**Zu erledigen:**
- a) Wie viele Baselbieter Sozial-Profis üben laut dem Text über die Krise im Kinderheim „Auf Berg“ heftige Kritik an der Trägerschaft?
- b) Schreib den Text über die Krise im Kinderheim „Auf Berg“ nach seinem letzten Satz weiter.

Kinderheim-Krise: Zeit ist reif für neues System
Von PETER KNECHTLI
Seit Wochen dokumentiert OnlineReports ein seit Jahren schwelendes Malaise im Kinderheim "Auf Berg" in Seltisberg: Heimleiter-Wechsel am Laufmeter, frustierte Mitarbeitende, Polizeieinsätze, ein tragischer Suizid, 70 Baselbieter Sozial-Profis, die heftige Kritik an der Trägerschaft üben - und eine sture Trägerschaft, für die alles zum Besten bestellt ist.
Nachdem die zuständige Baselbieter Bildungs-, Kultur- und Sportdirektion eine hinreichende Information der Öffentlichkeit bisher für unnötig hielt, lud sie heute Freitagmorgen zur Medienkonferenz ein. Die Art der Information weckte über grosse Strecken Unbehagen: Den Medienschaffenden wurde eine mickrige juristische Grundsatz-Unterlage über Aufsicht, Bundesgesetzgebung und Leistungsvereinbarung vorgelegt, die in keinem Satz auf den konkreten Konfliktfall Bezug nimmt.
Es folgten dann epische diplomatische Erklärungen von Bildungsdirekor Urs Wüthrich und seinem Fachstellenleiter René Broder, die über weite Strecken den Charakter von Rechtfertigungen hatten. Es wurde schon rein sprachlich der Graben deutlich, der sich zwischen den alltäglichen Problemen der Heim-Angestellten "Auf Berg" und der staatlichen Adminsitration auftut. So sprach Broder im Bürokratie-Chinesisch vom "Regel-Umfeld", von "Struktur- und Prozessvorgaben", von "definierten Qualitätsanforderungen" und von "formalen Instrumenten", dass einem das nackte Grausen packte. Erst allmählich liess er - eher en passant - aus dem Sack, was Medien und Öffentlichkeit wirklich interessierte und mit Spannung erwartete.

**Datenauszüge:**

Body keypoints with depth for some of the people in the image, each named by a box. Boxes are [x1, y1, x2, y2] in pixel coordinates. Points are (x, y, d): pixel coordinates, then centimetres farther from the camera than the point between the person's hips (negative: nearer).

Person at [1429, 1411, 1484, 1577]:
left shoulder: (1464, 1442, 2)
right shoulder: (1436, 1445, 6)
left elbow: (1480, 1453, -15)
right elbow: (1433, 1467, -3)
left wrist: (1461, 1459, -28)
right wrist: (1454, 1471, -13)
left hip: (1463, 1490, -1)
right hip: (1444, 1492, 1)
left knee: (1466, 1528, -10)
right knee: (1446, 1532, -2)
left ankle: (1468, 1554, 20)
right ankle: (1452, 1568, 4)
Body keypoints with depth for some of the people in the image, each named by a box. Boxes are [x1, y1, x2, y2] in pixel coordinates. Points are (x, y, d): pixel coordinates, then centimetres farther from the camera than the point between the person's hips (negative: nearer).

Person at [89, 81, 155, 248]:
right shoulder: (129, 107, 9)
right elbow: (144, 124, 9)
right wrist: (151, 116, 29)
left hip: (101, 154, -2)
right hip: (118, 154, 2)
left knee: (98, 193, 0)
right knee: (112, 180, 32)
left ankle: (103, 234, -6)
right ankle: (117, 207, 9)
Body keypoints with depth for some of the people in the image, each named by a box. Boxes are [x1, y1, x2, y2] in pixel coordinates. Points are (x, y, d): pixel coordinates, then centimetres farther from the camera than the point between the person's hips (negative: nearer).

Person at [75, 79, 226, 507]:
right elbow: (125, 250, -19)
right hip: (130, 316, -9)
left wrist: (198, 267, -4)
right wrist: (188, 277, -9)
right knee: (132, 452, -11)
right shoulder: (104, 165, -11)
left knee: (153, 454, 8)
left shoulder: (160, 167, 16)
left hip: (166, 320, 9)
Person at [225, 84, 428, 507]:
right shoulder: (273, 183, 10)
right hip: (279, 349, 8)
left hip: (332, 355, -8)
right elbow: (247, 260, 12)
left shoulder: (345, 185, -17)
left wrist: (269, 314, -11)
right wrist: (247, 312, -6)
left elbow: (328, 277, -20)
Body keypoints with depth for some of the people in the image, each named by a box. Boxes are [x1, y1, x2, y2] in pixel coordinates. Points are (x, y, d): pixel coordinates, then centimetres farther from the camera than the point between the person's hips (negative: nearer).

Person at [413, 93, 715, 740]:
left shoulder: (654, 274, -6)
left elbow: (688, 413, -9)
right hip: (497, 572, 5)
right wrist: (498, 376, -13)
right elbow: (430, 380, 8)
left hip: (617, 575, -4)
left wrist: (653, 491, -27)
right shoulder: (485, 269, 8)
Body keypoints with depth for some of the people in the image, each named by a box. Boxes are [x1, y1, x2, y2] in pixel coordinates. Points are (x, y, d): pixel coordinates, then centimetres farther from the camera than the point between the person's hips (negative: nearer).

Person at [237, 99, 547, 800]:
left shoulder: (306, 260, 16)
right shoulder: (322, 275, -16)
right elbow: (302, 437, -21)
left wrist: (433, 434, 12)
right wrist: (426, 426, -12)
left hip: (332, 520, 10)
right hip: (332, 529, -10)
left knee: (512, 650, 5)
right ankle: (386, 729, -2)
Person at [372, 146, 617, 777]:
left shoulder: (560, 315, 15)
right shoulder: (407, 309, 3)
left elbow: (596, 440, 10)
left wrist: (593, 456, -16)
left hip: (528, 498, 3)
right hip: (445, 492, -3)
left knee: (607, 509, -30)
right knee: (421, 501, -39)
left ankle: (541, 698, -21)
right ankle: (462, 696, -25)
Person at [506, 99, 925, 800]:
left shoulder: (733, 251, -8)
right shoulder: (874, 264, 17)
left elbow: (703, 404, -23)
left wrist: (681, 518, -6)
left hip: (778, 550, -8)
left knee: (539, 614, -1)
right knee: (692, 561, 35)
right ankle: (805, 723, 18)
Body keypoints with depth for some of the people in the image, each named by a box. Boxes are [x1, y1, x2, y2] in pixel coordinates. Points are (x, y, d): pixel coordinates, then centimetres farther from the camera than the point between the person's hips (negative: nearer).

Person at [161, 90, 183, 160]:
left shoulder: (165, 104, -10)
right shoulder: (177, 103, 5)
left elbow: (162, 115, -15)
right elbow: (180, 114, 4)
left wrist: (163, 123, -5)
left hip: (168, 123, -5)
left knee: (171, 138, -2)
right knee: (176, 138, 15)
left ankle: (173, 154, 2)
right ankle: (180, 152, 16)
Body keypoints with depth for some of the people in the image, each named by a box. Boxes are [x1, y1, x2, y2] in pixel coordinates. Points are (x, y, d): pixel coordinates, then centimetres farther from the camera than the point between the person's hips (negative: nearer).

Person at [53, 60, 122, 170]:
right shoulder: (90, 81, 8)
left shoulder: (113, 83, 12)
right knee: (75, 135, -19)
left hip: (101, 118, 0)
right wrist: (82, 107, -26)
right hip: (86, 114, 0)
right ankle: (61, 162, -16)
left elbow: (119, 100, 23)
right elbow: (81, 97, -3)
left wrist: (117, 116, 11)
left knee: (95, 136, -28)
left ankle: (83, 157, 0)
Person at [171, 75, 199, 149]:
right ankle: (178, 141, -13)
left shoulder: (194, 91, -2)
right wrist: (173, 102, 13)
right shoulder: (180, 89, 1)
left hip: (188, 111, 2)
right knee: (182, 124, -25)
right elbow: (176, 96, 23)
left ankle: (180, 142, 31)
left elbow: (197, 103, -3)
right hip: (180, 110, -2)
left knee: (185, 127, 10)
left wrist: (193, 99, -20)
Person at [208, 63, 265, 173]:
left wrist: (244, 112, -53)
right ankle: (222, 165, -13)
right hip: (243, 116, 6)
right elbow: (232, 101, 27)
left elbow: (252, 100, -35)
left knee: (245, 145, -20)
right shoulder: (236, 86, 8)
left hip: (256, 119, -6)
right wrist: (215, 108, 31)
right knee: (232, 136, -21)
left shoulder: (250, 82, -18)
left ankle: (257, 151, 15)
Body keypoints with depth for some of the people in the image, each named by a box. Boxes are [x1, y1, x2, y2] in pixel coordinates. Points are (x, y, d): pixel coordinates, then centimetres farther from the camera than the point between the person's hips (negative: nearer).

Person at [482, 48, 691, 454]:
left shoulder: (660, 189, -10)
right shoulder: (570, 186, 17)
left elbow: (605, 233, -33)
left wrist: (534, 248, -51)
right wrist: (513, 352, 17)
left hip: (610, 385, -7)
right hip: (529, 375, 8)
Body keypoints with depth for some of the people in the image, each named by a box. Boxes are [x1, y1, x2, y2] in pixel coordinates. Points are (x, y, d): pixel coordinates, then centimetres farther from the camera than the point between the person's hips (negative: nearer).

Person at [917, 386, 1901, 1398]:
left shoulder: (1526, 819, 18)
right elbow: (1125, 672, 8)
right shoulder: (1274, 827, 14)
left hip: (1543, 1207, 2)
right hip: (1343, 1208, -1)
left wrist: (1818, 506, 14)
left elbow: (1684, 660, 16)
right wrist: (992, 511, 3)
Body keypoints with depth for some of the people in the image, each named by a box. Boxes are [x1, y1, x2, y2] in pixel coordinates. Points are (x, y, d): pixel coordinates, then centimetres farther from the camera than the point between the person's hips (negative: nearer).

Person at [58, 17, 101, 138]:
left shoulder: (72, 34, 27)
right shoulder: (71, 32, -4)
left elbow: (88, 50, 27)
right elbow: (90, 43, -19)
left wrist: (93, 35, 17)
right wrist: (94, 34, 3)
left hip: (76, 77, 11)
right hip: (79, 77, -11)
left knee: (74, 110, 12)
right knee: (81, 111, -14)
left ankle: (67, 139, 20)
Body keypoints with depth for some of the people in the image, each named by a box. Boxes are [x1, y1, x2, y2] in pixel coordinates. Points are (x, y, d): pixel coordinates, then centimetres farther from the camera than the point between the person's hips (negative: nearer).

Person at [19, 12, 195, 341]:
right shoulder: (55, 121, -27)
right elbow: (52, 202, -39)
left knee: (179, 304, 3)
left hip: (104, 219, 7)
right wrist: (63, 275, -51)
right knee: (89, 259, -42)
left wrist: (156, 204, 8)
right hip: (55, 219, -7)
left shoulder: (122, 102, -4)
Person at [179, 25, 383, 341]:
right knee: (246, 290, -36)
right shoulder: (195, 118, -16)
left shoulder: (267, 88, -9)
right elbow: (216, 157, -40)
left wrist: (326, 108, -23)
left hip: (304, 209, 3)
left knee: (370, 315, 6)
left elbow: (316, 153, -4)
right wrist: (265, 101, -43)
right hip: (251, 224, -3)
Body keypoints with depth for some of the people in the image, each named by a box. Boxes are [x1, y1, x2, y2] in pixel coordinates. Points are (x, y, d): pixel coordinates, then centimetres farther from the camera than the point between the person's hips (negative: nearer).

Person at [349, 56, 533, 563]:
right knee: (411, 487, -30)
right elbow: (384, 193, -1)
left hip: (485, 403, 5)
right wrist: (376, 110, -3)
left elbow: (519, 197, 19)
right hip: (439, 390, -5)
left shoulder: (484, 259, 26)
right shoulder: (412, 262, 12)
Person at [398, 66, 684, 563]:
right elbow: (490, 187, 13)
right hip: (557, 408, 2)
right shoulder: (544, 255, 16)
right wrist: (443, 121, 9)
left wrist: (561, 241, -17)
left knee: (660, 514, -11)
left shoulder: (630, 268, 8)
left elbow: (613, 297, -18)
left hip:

**Lösungen:**
- a) 70

- b)
Diese defensive Information - erst noch aus der Bildungsdirektion und von einem Fachstellenleiter, der früher im Bereich Öffentlichkeitsarbeit tätig war - ist vollkommen unverständlich. Denn ausser dem, was OnlineReports schon kritisierte - dass die staatliche Auffsicht trotz der Zahlung von jährlich über drei Millionen Franken die Zügel zu lange schleifen liess, was Broder auch einräumte - hat sich die Direktion Wüthrich nichts vorzuwerfen. Sie hat nun offensichtlich die Zügel in die Hand genommen und endlich die situationsgerechte Menge Dampf aufgesetzt: Die Leistungsvereinbarung mit der Trägerschaft wurde Anfang Jahr auf nur neun Monate befristet verlängert, ebenso wurde eine längerfristige Beitragsgarantie von einer grundlegenden Restrukturierung abhängig gemacht. Künftig soll nicht mehr die Vereinsleitung, sondern ein fachlich qualifizierter Heimausschuss die strategische Richtung bestimmen und Partner des neu zu wählenden Heimleiters sein.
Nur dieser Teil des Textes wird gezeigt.